=== Try it ===
Could you tally the lines in the listing below that include the word "Example"? Respond with the total alone.

★ ★ ★ ★

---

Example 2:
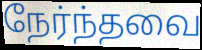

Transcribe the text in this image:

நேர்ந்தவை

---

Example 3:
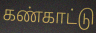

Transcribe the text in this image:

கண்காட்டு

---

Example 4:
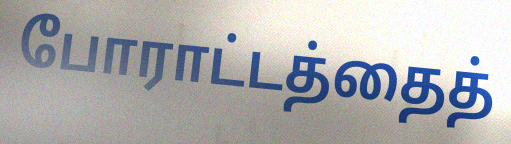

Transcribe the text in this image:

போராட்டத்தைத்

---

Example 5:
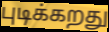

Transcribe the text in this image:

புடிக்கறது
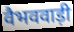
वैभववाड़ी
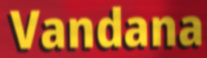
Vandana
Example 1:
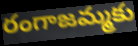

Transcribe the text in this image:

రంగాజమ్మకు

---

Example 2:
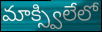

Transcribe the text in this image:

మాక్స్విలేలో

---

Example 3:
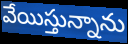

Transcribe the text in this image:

★ ★ ★ ★

=== Solution to this exercise ===
7